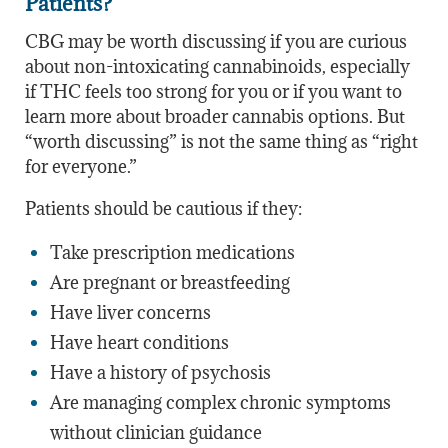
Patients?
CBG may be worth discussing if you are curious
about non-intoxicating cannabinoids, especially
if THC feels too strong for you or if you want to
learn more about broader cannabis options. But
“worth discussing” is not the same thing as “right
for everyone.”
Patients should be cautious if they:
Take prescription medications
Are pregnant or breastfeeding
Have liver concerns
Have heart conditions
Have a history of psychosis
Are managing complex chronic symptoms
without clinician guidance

───

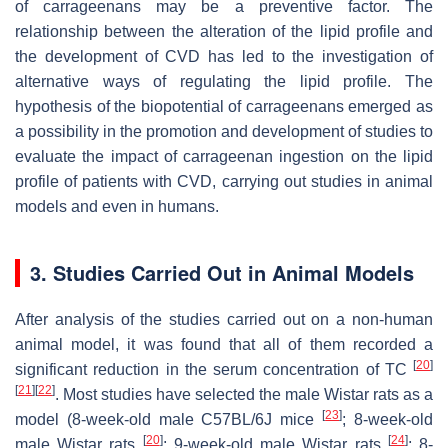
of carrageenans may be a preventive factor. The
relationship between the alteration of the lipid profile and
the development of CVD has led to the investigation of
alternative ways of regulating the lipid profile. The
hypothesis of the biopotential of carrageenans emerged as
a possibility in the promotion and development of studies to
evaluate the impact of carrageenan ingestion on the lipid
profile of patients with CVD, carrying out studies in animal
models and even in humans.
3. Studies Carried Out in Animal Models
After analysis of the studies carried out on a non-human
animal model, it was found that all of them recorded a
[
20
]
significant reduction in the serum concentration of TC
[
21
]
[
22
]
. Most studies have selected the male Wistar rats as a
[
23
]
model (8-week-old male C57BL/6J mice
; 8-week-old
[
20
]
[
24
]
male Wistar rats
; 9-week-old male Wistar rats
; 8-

───

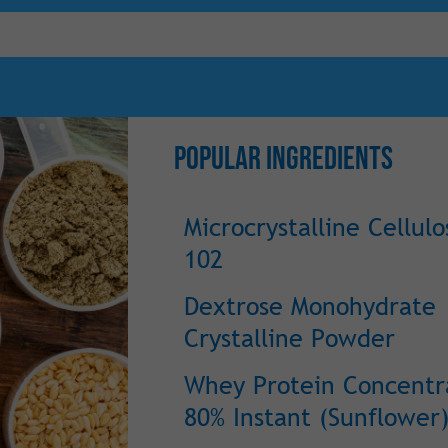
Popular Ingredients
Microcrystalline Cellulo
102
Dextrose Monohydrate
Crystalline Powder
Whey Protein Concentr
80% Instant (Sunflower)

───

Problem details:
Nothing but the lines with "rats" should be returned, copied from the entries above.

Reply:
. Most studies have selected the male Wistar rats as a
male Wistar rats
; 9-week-old male Wistar rats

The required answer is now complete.